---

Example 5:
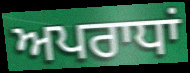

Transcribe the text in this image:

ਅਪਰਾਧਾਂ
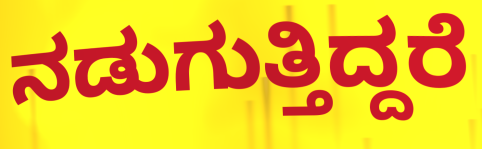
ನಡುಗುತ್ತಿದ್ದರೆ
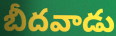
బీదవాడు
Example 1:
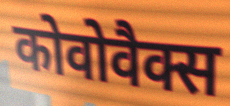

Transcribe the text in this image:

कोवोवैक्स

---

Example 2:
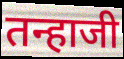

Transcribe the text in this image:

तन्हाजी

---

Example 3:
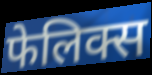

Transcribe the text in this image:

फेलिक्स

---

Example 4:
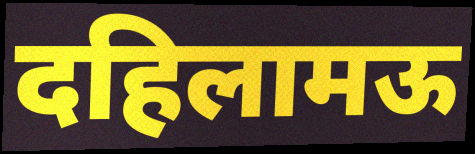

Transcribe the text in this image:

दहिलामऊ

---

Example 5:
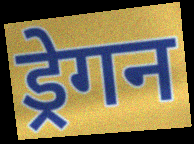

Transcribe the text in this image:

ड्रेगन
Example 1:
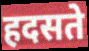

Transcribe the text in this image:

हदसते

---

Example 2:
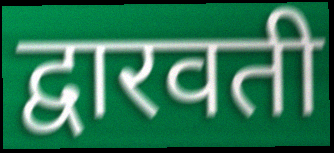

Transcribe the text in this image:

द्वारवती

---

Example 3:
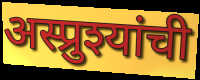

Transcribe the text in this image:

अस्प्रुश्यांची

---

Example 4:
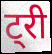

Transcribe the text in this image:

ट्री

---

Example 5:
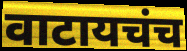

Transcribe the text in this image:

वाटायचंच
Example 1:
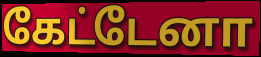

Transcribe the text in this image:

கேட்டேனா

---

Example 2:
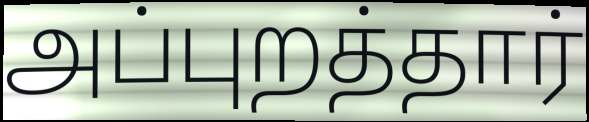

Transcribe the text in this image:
◆ ◆ ◆ ◆ ◆ ◆ ◆
_TASK TO CARRY OUT_
Retype the entries verbatim and drop the pictures.

_TASK ANSWER_
---

Example 5:

Transcribe the text in this image:

ਅਪਰਾਧਾਂ
ನಡುಗುತ್ತಿದ್ದರೆ
బీదవాడు
Example 1:

Transcribe the text in this image:

कोवोवैक्स

---

Example 2:

Transcribe the text in this image:

तन्हाजी

---

Example 3:

Transcribe the text in this image:

फेलिक्स

---

Example 4:

Transcribe the text in this image:

दहिलामऊ

---

Example 5:

Transcribe the text in this image:

ड्रेगन
Example 1:

Transcribe the text in this image:

हदसते

---

Example 2:

Transcribe the text in this image:

द्वारवती

---

Example 3:

Transcribe the text in this image:

अस्प्रुश्यांची

---

Example 4:

Transcribe the text in this image:

ट्री

---

Example 5:

Transcribe the text in this image:

वाटायचंच
Example 1:

Transcribe the text in this image:

கேட்டேனா

---

Example 2:

Transcribe the text in this image:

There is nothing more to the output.